DESKRIPSI TUGAS. Kutip tanpa perubahan bagian teks tentang pemilihan penyerang tim Inggris, dimulai pada kata-kata yang memuat "Jika konsistensi ketajaman" dan berhenti setelah "Piala Eropa 2004.".

Jika konsistensi ketajaman seorang penyerang bukan
patokan utama maka Michael Owen dan Wayne Rooney adalah contoh kejelian Glen
Hoddle dan Sven Goran Errickson dalam melihat kualitas seorang penyerang.
Kedua pelatih itu menilai penyerang bukan dari
catatan ketajamannya jelang turnamen…apalagi jika itu adalah “mendadak tajam”.
Hoddle memberikan Owen debut bersama The Three Lions
di Piala Dunia 1998 setelah “hanya” mencetak 18 gol dalam 36 laga bersama
Liverpool.
Kita semua tahu cerita selanjutnya saat Owen menjadi
buah bibir turnamen tersebut dengan gol solo run nya ke gawang Argentina.
Jika Owen berbekal 18 gol untuk masuk ke berangkat ke
turnamen besar, Wayne Rooney bahkan hanya bermodalkan 9 gol dalam 34 laga
bersama Everton menjelang namanya terdaftar dalam tim Inggris yang bertarung di
Piala Eropa 2004.

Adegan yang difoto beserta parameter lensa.
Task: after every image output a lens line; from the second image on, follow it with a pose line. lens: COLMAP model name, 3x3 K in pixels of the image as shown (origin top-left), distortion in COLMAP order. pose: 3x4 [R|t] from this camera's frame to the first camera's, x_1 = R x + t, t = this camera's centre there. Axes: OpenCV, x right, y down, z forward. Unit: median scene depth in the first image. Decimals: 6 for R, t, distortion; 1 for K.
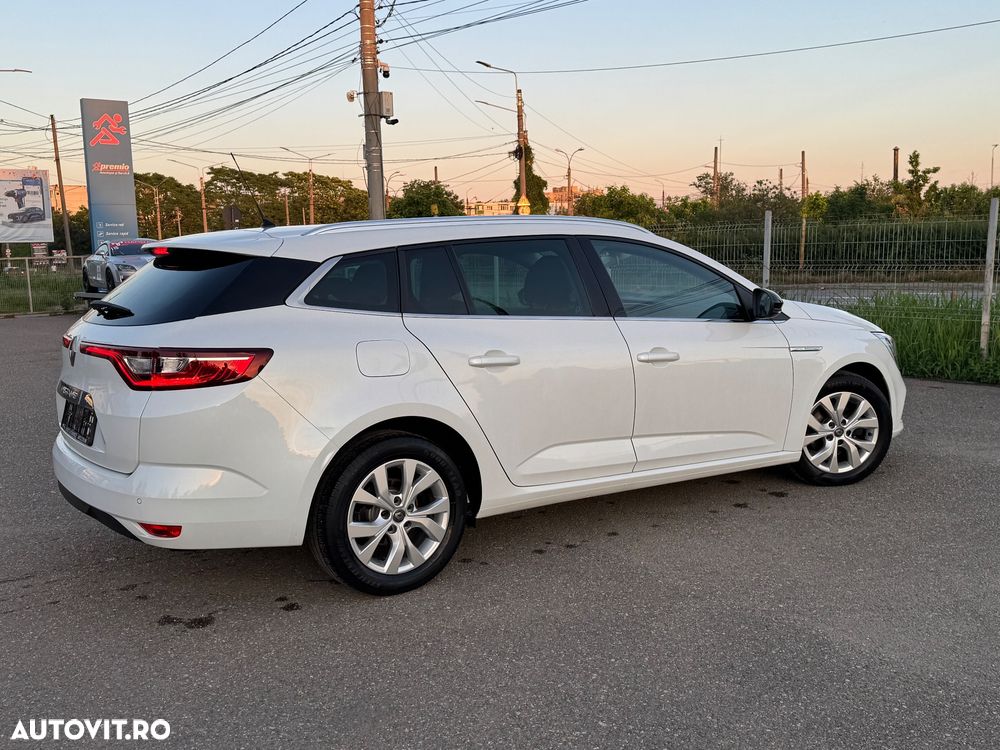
lens RADIAL K [[974.2, 0, 499.9], [0, 974.2, 393.5], [0, 0, 1]] dist [0.051761, 0.000000]
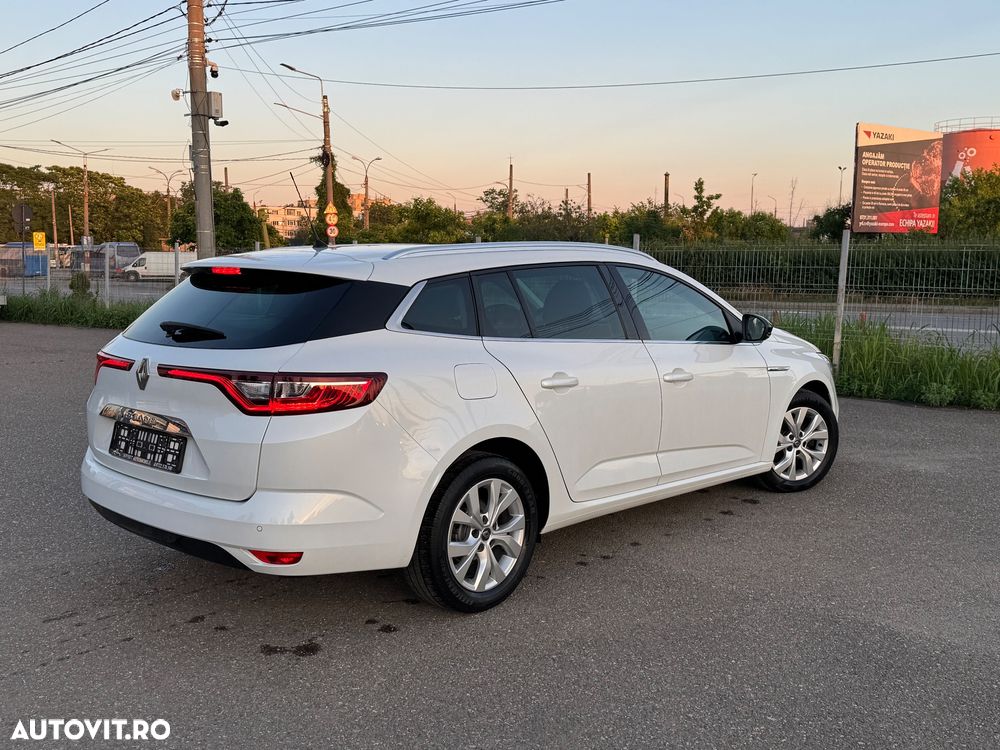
lens RADIAL K [[974.2, 0, 507.8], [0, 974.2, 392.2], [0, 0, 1]] dist [0.051761, 0.000000]
pose [[0.974608, -0.004389, 0.223874, -0.155347], [0.006821, 0.999926, -0.010092, -0.006811], [-0.223813, 0.011363, 0.974566, -0.003336]]
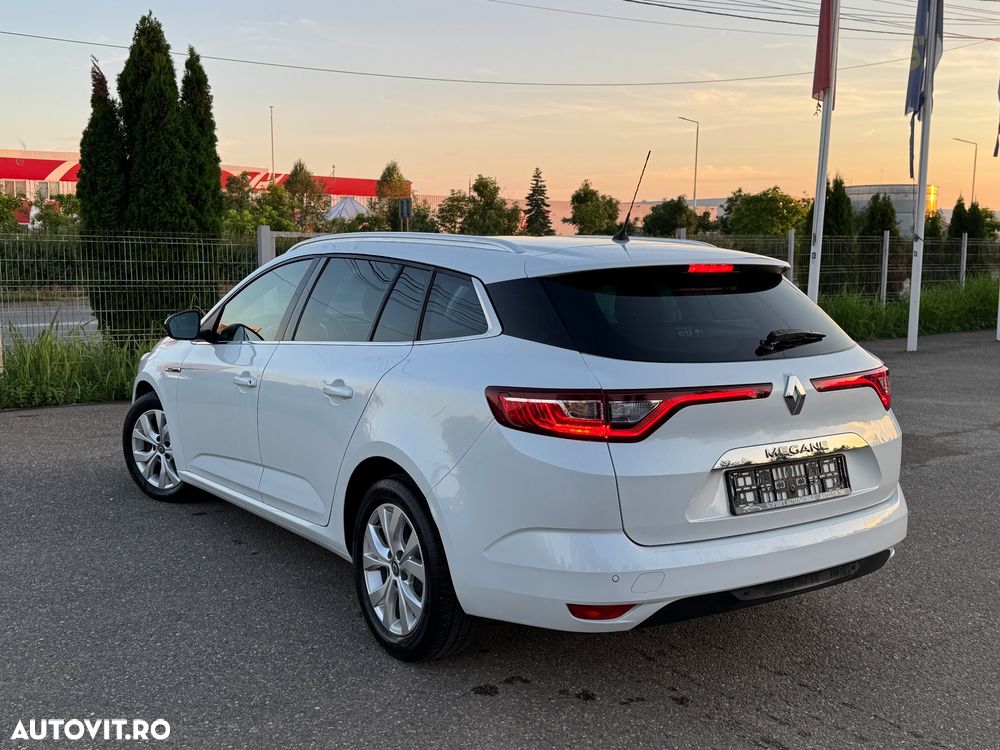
lens RADIAL K [[1031.9, 0, 501.8], [0, 1031.9, 387.8], [0, 0, 1]] dist [0.059113, 0.000000]
pose [[0.014871, -0.105447, 0.994314, -0.645326], [0.140340, 0.984800, 0.102339, -0.085118], [-0.989992, 0.138020, 0.029444, 0.619089]]
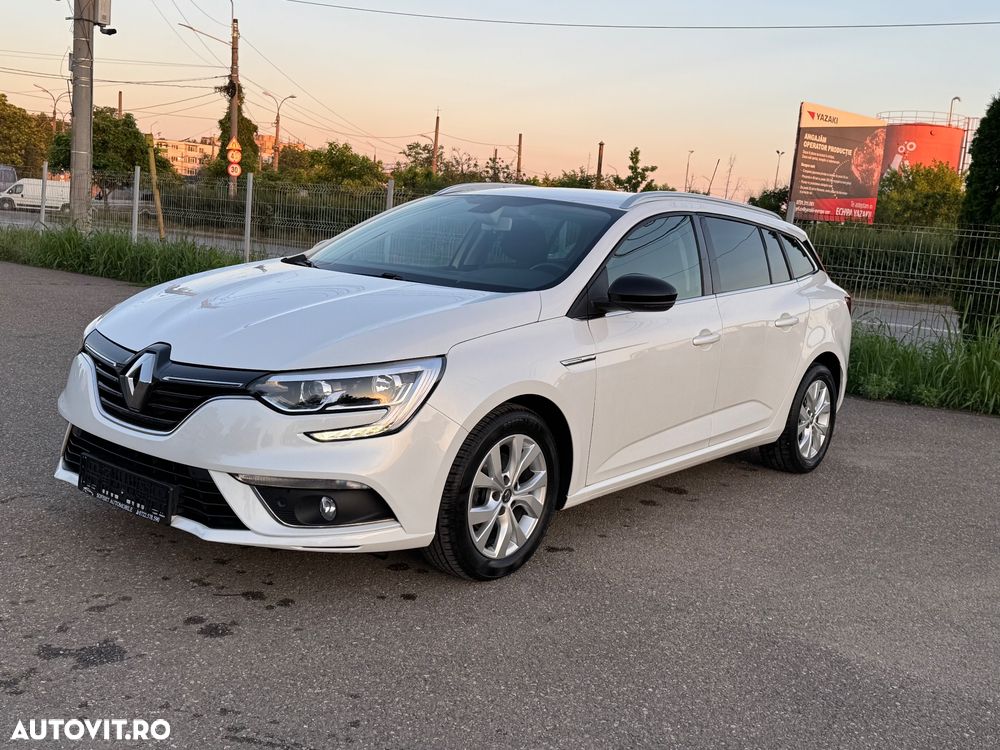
lens RADIAL K [[1031.9, 0, 513.4], [0, 1031.9, 370.0], [0, 0, 1]] dist [0.059113, 0.000000]
pose [[0.948452, 0.058107, 0.311548, -0.126624], [-0.058740, 0.998246, -0.007361, 0.001969], [-0.311429, -0.011319, 0.950202, 0.071126]]
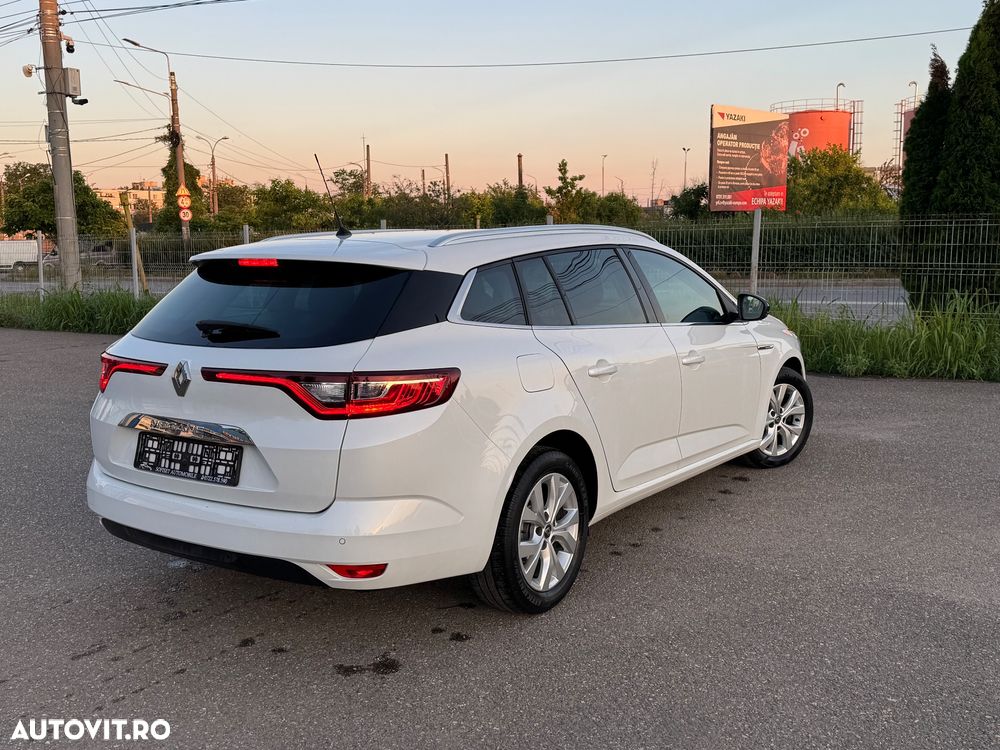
lens RADIAL K [[974.2, 0, 510.3], [0, 974.2, 376.6], [0, 0, 1]] dist [0.051761, 0.000000]
pose [[0.929983, -0.042069, 0.365188, -0.246871], [0.046331, 0.998922, -0.002912, -0.014865], [-0.364671, 0.019627, 0.930929, 0.045419]]
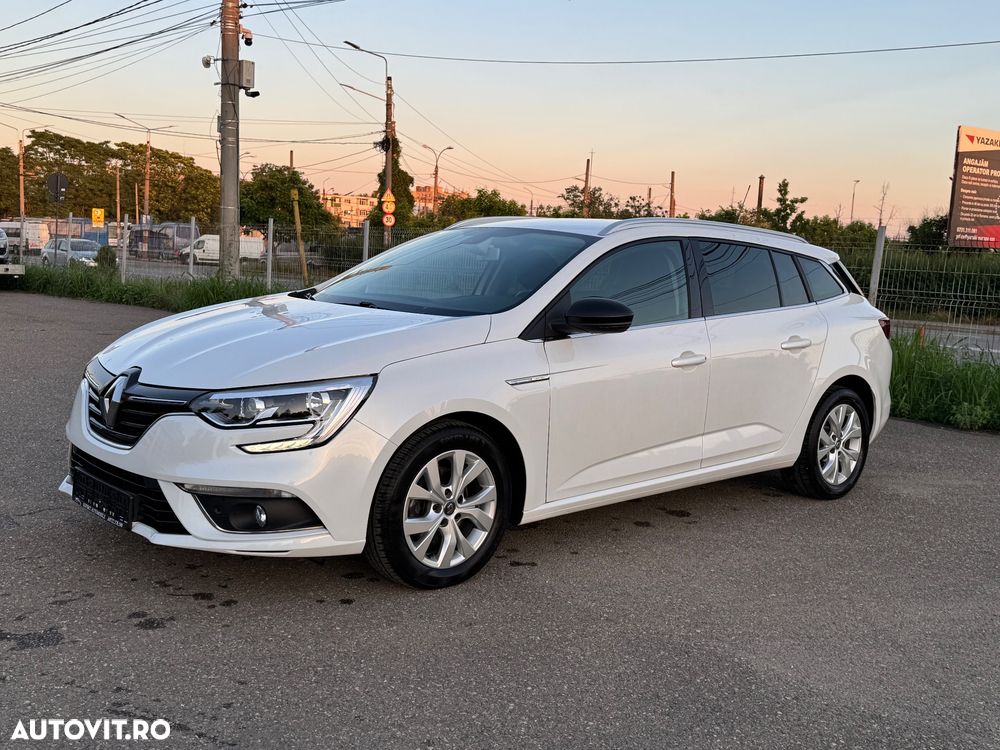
lens RADIAL K [[1031.9, 0, 515.1], [0, 1031.9, 389.1], [0, 0, 1]] dist [0.059113, 0.000000]
pose [[0.985632, 0.054672, 0.159816, -0.027876], [-0.052120, 0.998438, -0.020122, 0.007296], [-0.160667, 0.011503, 0.986942, 0.023980]]
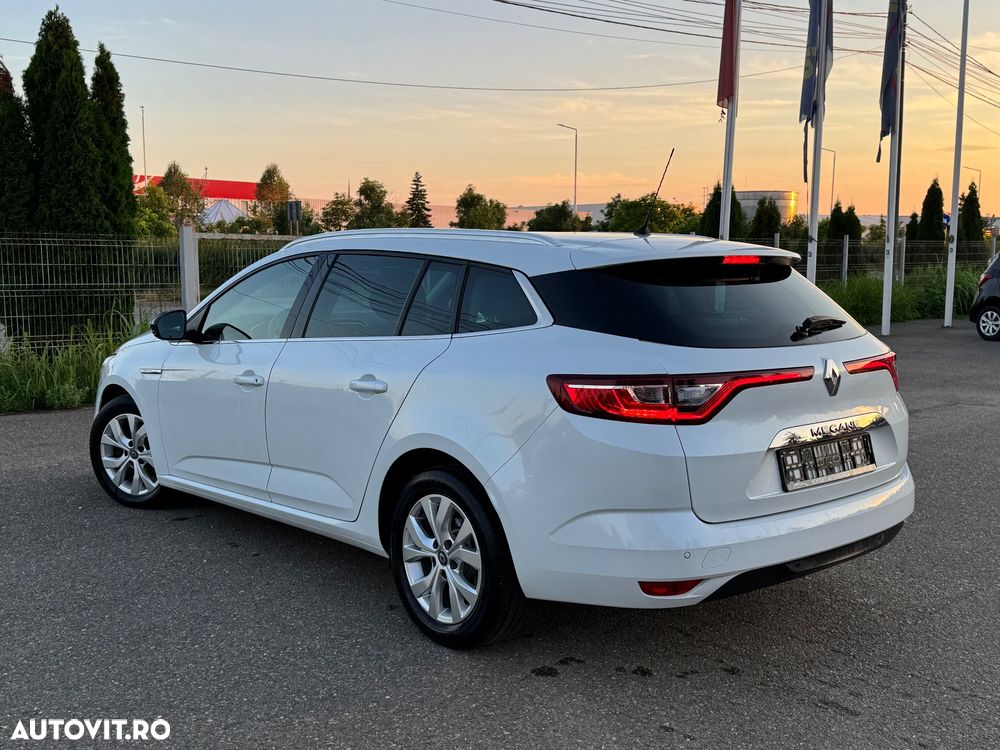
lens RADIAL K [[1031.9, 0, 509.5], [0, 1031.9, 376.2], [0, 0, 1]] dist [0.059113, 0.000000]
pose [[-0.109410, -0.089380, 0.989970, -0.654799], [0.148323, 0.983331, 0.105173, -0.090885], [-0.982868, 0.158342, -0.094329, 0.693853]]
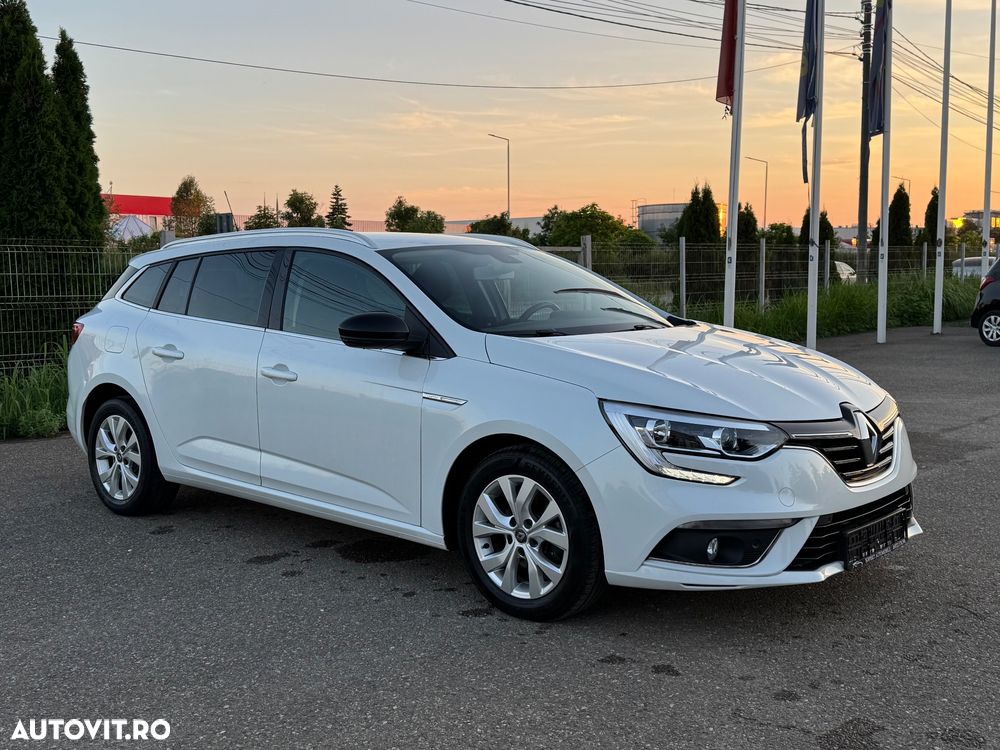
lens RADIAL K [[1072.1, 0, 502.2], [0, 1072.1, 366.2], [0, 0, 1]] dist [0.067966, 0.000000]
pose [[-0.176272, -0.058337, 0.982611, -0.562175], [0.161266, 0.983043, 0.087292, -0.095044], [-0.971041, 0.173849, -0.163875, 0.811150]]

HASIL LATIHAN.
Jika konsistensi ketajaman seorang penyerang bukan
patokan utama maka Michael Owen dan Wayne Rooney adalah contoh kejelian Glen
Hoddle dan Sven Goran Errickson dalam melihat kualitas seorang penyerang.
Kedua pelatih itu menilai penyerang bukan dari
catatan ketajamannya jelang turnamen…apalagi jika itu adalah “mendadak tajam”.
Hoddle memberikan Owen debut bersama The Three Lions
di Piala Dunia 1998 setelah “hanya” mencetak 18 gol dalam 36 laga bersama
Liverpool.
Kita semua tahu cerita selanjutnya saat Owen menjadi
buah bibir turnamen tersebut dengan gol solo run nya ke gawang Argentina.
Jika Owen berbekal 18 gol untuk masuk ke berangkat ke
turnamen besar, Wayne Rooney bahkan hanya bermodalkan 9 gol dalam 34 laga
bersama Everton menjelang namanya terdaftar dalam tim Inggris yang bertarung di
Piala Eropa 2004.